Coloca-se cérebro como apêndice, não como delimitação presunçosa. Ninguém vai usar britadeiras, embora não esteja fora de cogitação a possibilidade de alguém que use britadeiras também integrar-se a esse projeto, até porque esse ferramental sem um cérebro a utilizá-lo não vale absolutamente nada.

Na realidade, a sugerida entidade cerebral, embora com configuração operacional distinta, já foi pensada lá atrás. Até participei de um encontro à formatação.

Há mais de 15 anos, em meados de 1994, reunimos-nos na sede da Acibraz (Associação Comercial e Industrial de Brazlândia) para tratar desse assunto quando já se tinha o veredito de que o novo governo que assumia o DF não teria futuro, engolfado por complicações de diferentes origens. Aliás, complicações que só os extraordinariamente descerebrados negam ou tentam imputar a terceiros, os desgovernos de uns.

Vou reproduzir, numa outra conversa que teremos por aqui, o texto que preparei naquele momento e debati com os participantes do encontro. Ainda outro dia tentei resgatar o nome de todos os participantes da reunião. Sinto que não cheguei à devida conclusão. 

Mas, Euler Rufino, Sr. Paixão, Edimar Pireneus, Aparecido da CEB, Vital, Dr. Jalim Eloy, Dr. Achilles Paulo, Hans Popov, Eronides... aparecem em minha memória.

Alguns outros companheiros de jornada também participaram, mas não me lembro ao certo seus nomes.
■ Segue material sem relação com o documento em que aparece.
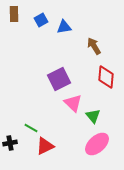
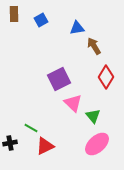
blue triangle: moved 13 px right, 1 px down
red diamond: rotated 25 degrees clockwise
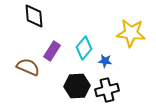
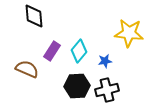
yellow star: moved 2 px left
cyan diamond: moved 5 px left, 3 px down
blue star: rotated 16 degrees counterclockwise
brown semicircle: moved 1 px left, 2 px down
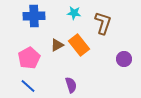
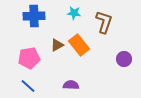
brown L-shape: moved 1 px right, 1 px up
pink pentagon: rotated 20 degrees clockwise
purple semicircle: rotated 70 degrees counterclockwise
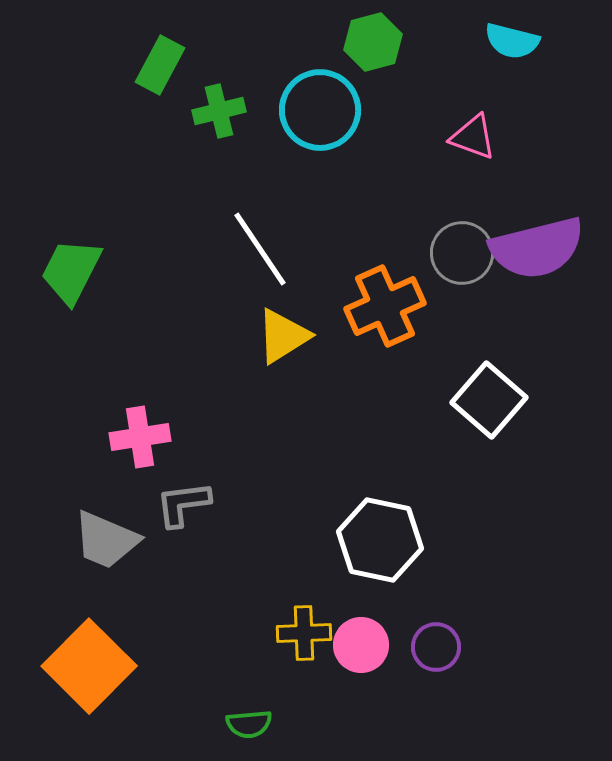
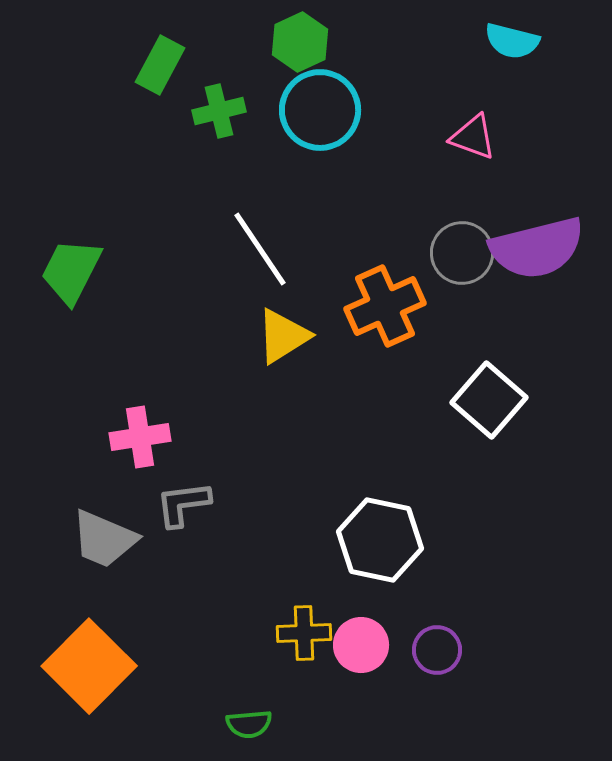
green hexagon: moved 73 px left; rotated 10 degrees counterclockwise
gray trapezoid: moved 2 px left, 1 px up
purple circle: moved 1 px right, 3 px down
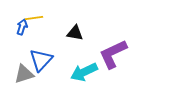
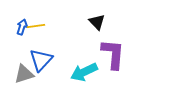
yellow line: moved 2 px right, 8 px down
black triangle: moved 22 px right, 11 px up; rotated 36 degrees clockwise
purple L-shape: rotated 120 degrees clockwise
Certo mesmo é que aquele encontro foi único. Não houve sequência à ideia de levar adiante aquele projeto.

A entidade cerebral que salta em meus pensamentos neste inicio de 2012 tem harmonia conceitual com aquele projeto que se alinhavava naquele meado de 1994: 

Á prática de uma Nova Brazlândia que queremos para o futuro.

A redação de uma Carta da Nova Brazlândia explicitaria sem amenidades o real estado Político, econômico e social da cidade, com base em pesquisas e análises de protagonistas insuspeitos, que resumirá as diretrizes para a nova Brazlândia do futuro, e deverá ser apreciada por um Conselho da comunidade.

Um dos pontos mais importantes para exprimir a maturidade da nova Brazlândia é estabelecer relação realista com os administradores públicos. Até porque, não se pode trabalhar institucionalmente de forma demagógica, sofrendo desgastes por força de populismos e individualismos. É indispensável que se aplique um arrazoado seletivo de questões que atormentam a vida econômica e social de Brazlândia, de forma que se tenha controle efetivo sobre possíveis resultados.

Incorrer num dos erros estratégicos do passado, que tentou abraçar o mundo de problemas da cidade é chover no molhado de improdutividade.

Sugiro que sejam atacadas questões centrais que inquietam de imediato a realidade cotidiana de nossa cidade. Sobretudo quanto à necessidade premente de encontrar pontos cardeais de uma reviravolta na qualidade de vida atingida em cheio pelo desemprego, pela falta de alternativa da juventude e pelo salto triplo da criminalidade.
É preciso pontuar e debater essas questões.

Quanto mais Brazlândia distanciar-se desses pressupostos temáticos, mais correrá na direção do fracasso, que fez do passado, o presente que nos atormenta.

Virando a página final do passado, possamos construir uma Nova Brazlândia para o futuro que queremos!

E VAMOS À LUTA!
*João Moura é filho de Brazlândia, Filósofo, Professor e especialista em Ciências Humanas.